## Data

-=-=-=-=-

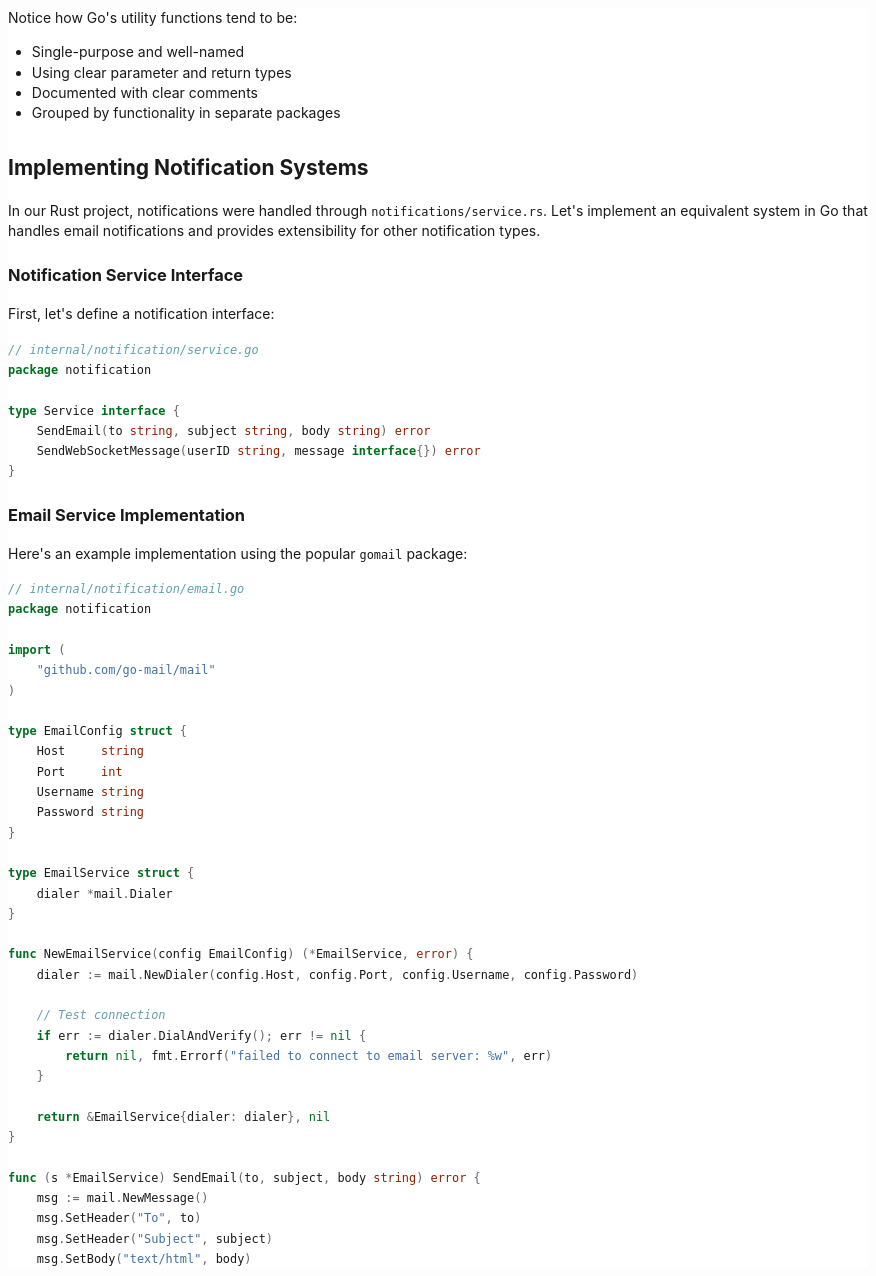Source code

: Notice how Go's utility functions tend to be:
- Single-purpose and well-named
- Using clear parameter and return types
- Documented with clear comments
- Grouped by functionality in separate packages

## Implementing Notification Systems

In our Rust project, notifications were handled through `notifications/service.rs`. Let's implement an equivalent system in Go that handles email notifications and provides extensibility for other notification types.

### Notification Service Interface

First, let's define a notification interface:

```go
// internal/notification/service.go
package notification

type Service interface {
    SendEmail(to string, subject string, body string) error
    SendWebSocketMessage(userID string, message interface{}) error
}
```

### Email Service Implementation

Here's an example implementation using the popular `gomail` package:

```go
// internal/notification/email.go
package notification

import (
    "github.com/go-mail/mail"
)

type EmailConfig struct {
    Host     string
    Port     int
    Username string
    Password string
}

type EmailService struct {
    dialer *mail.Dialer
}

func NewEmailService(config EmailConfig) (*EmailService, error) {
    dialer := mail.NewDialer(config.Host, config.Port, config.Username, config.Password)
    
    // Test connection
    if err := dialer.DialAndVerify(); err != nil {
        return nil, fmt.Errorf("failed to connect to email server: %w", err)
    }
    
    return &EmailService{dialer: dialer}, nil
}

func (s *EmailService) SendEmail(to, subject, body string) error {
    msg := mail.NewMessage()
    msg.SetHeader("To", to)
    msg.SetHeader("Subject", subject)
    msg.SetBody("text/html", body)
```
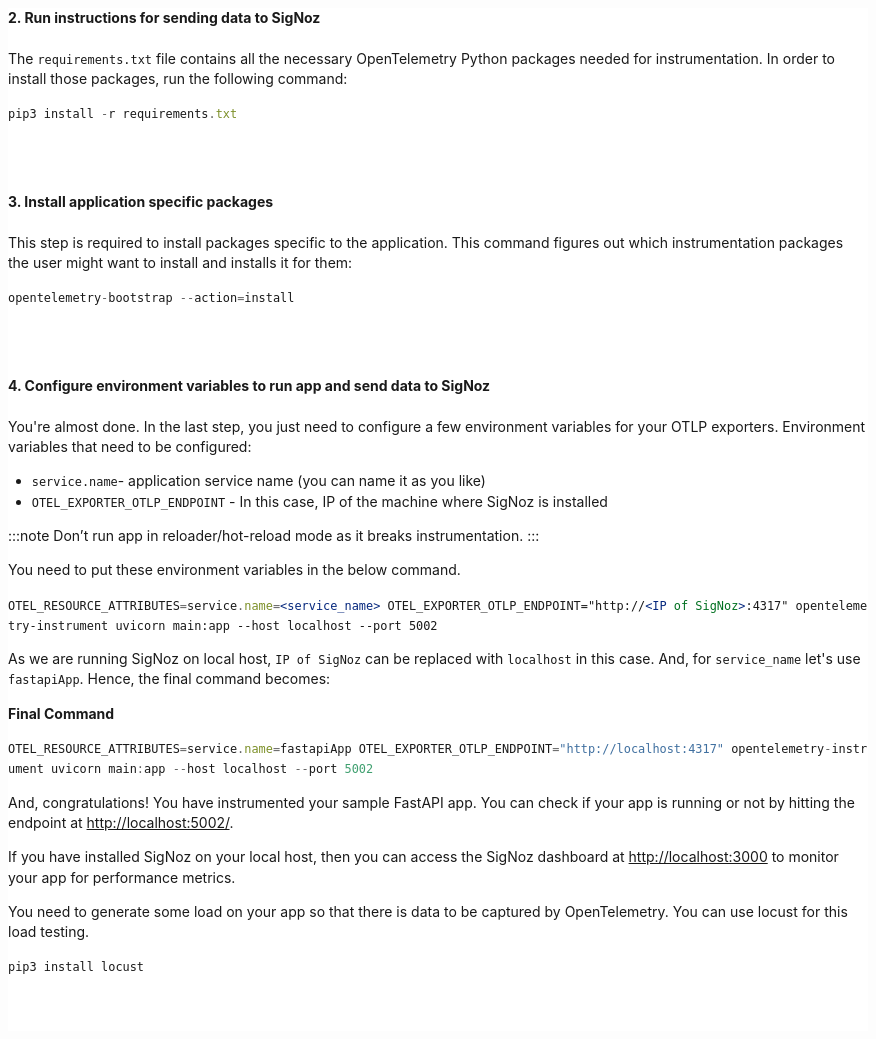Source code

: **2. Run instructions for sending data to SigNoz**<br></br>
The `requirements.txt` file contains all the necessary OpenTelemetry Python packages needed for instrumentation. In order to install those packages, run the following command:
```jsx
pip3 install -r requirements.txt
```
<br></br>

**3. Install application specific packages**<br></br>
This step is required to install packages specific to the application. This command figures out which instrumentation packages the user might want to install and installs it for them:
```jsx
opentelemetry-bootstrap --action=install
```
<br></br>


**4. Configure environment variables to run app and send data to SigNoz**<br></br>
You're almost done. In the last step, you just need to configure a few environment variables for your OTLP exporters. Environment variables that need to be configured:

   - `service.name`- application service name (you can name it as you like)
   - `OTEL_EXPORTER_OTLP_ENDPOINT` - In this case, IP of the machine where SigNoz is installed

   :::note
   Don’t run app in reloader/hot-reload mode as it breaks instrumentation.
   :::
   
   You need to put these environment variables in the below command.
   
   ```jsx
   OTEL_RESOURCE_ATTRIBUTES=service.name=<service_name> OTEL_EXPORTER_OTLP_ENDPOINT="http://<IP of SigNoz>:4317" opentelemetry-instrument uvicorn main:app --host localhost --port 5002
   ```

   As we are running SigNoz on local host, `IP of SigNoz` can be replaced with `localhost` in this case. And, for `service_name` let's use `fastapiApp`. Hence, the final command becomes:

   **Final Command**

   ```jsx
   OTEL_RESOURCE_ATTRIBUTES=service.name=fastapiApp OTEL_EXPORTER_OTLP_ENDPOINT="http://localhost:4317" opentelemetry-instrument uvicorn main:app --host localhost --port 5002
   ```

And, congratulations! You have instrumented your sample FastAPI app. You can check if your app is running or not by hitting the endpoint at [http://localhost:5002/](http://localhost:5002/).

If you have installed SigNoz on your local host, then you can access the SigNoz dashboard at [http://localhost:3000](http://localhost:3000) to monitor your app for performance metrics.

You need to generate some load on your app so that there is data to be captured by OpenTelemetry. You can use locust for this load testing.

```jsx
pip3 install locust
```

<br></br>
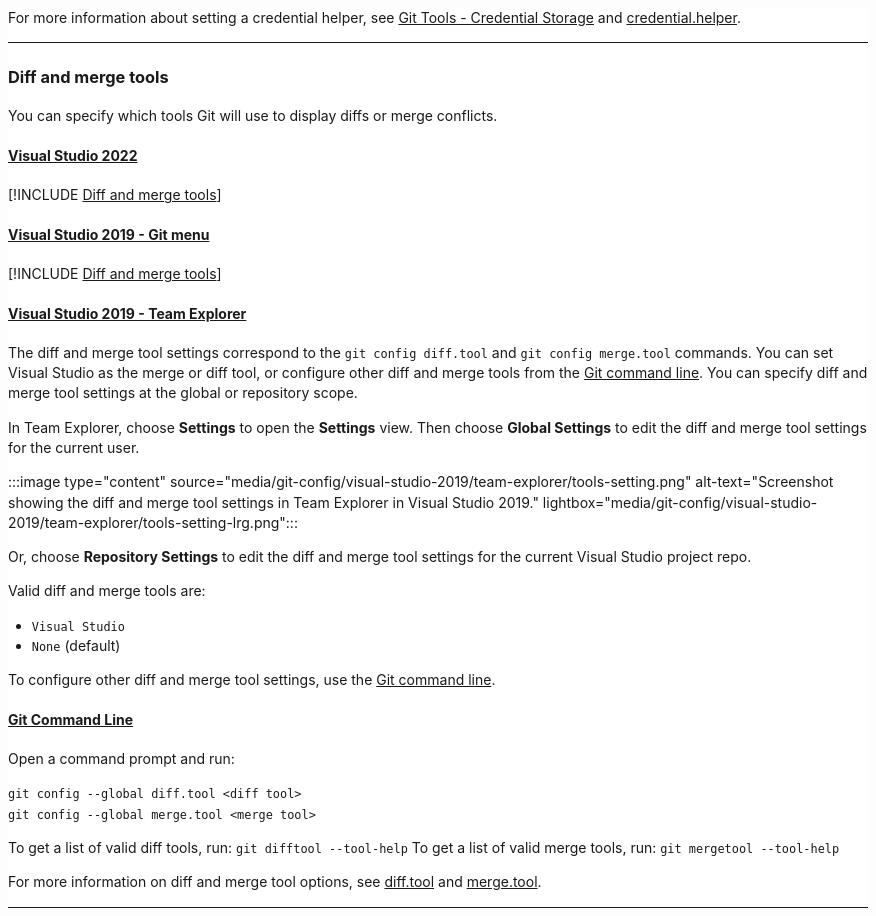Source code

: For more information about setting a credential helper, see [Git Tools - Credential Storage](https://git-scm.com/book/en/v2/Git-Tools-Credential-Storage) and [credential.helper](https://git-scm.com/docs/gitcredentials).

---

### Diff and merge tools

You can specify which tools Git will use to display diffs or merge conflicts.

#### [Visual Studio 2022](#tab/visual-studio-2022)

[!INCLUDE [Diff and merge tools](includes/git-config-diff-merge-tools.md)]

#### [Visual Studio 2019 - Git menu](#tab/visual-studio-2019-git-menu)

[!INCLUDE [Diff and merge tools](includes/git-config-diff-merge-tools.md)]

#### [Visual Studio 2019 - Team Explorer](#tab/visual-studio-2019-team-explorer)

The diff and merge tool settings correspond to the `git config diff.tool` and `git config merge.tool` commands. You can set Visual Studio as the merge or diff tool, or configure other diff and merge tools from the [Git command line](git-config.md?tabs=git-command-line). You can specify diff and merge tool settings at the global or repository scope.

In Team Explorer, choose **Settings** to open the **Settings** view. Then choose **Global Settings** to edit the diff and merge tool settings for the current user.

:::image type="content" source="media/git-config/visual-studio-2019/team-explorer/tools-setting.png" alt-text="Screenshot showing the diff and merge tool settings in Team Explorer in Visual Studio 2019." lightbox="media/git-config/visual-studio-2019/team-explorer/tools-setting-lrg.png":::

Or, choose **Repository Settings** to edit the diff and merge tool settings for the current Visual Studio project repo.

Valid diff and merge tools are:

- `Visual Studio`
- `None` (default)

To configure other diff and merge tool settings, use the [Git command line](git-config.md?tabs=git-command-line).

#### [Git Command Line](#tab/git-command-line)

Open a command prompt and run:

```console
git config --global diff.tool <diff tool>
git config --global merge.tool <merge tool>
```

To get a list of valid diff tools, run: `git difftool --tool-help`
To get a list of valid merge tools, run: `git mergetool --tool-help`

For more information on diff and merge tool options, see [diff.tool](https://git-scm.com/docs/git-config#git-config-difftool) and [merge.tool](https://git-scm.com/docs/git-config#git-config-mergetool).

---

-=-=-=-=-

## Task prompt
Pictures should not appear in the copy. Write out exactly the lines above from the first one through the line that contains "sending data to SigNoz**<br></br>".

## Solution to this task
Source code

: Notice how Go's utility functions tend to be:
- Single-purpose and well-named
- Using clear parameter and return types
- Documented with clear comments
- Grouped by functionality in separate packages

## Implementing Notification Systems

In our Rust project, notifications were handled through `notifications/service.rs`. Let's implement an equivalent system in Go that handles email notifications and provides extensibility for other notification types.

### Notification Service Interface

First, let's define a notification interface:

```go
// internal/notification/service.go
package notification

type Service interface {
    SendEmail(to string, subject string, body string) error
    SendWebSocketMessage(userID string, message interface{}) error
}
```

### Email Service Implementation

Here's an example implementation using the popular `gomail` package:

```go
// internal/notification/email.go
package notification

import (
    "github.com/go-mail/mail"
)

type EmailConfig struct {
    Host     string
    Port     int
    Username string
    Password string
}

type EmailService struct {
    dialer *mail.Dialer
}

func NewEmailService(config EmailConfig) (*EmailService, error) {
    dialer := mail.NewDialer(config.Host, config.Port, config.Username, config.Password)
    
    // Test connection
    if err := dialer.DialAndVerify(); err != nil {
        return nil, fmt.Errorf("failed to connect to email server: %w", err)
    }
    
    return &EmailService{dialer: dialer}, nil
}

func (s *EmailService) SendEmail(to, subject, body string) error {
    msg := mail.NewMessage()
    msg.SetHeader("To", to)
    msg.SetHeader("Subject", subject)
    msg.SetBody("text/html", body)
```
Source code

: **2. Run instructions for sending data to SigNoz**<br></br>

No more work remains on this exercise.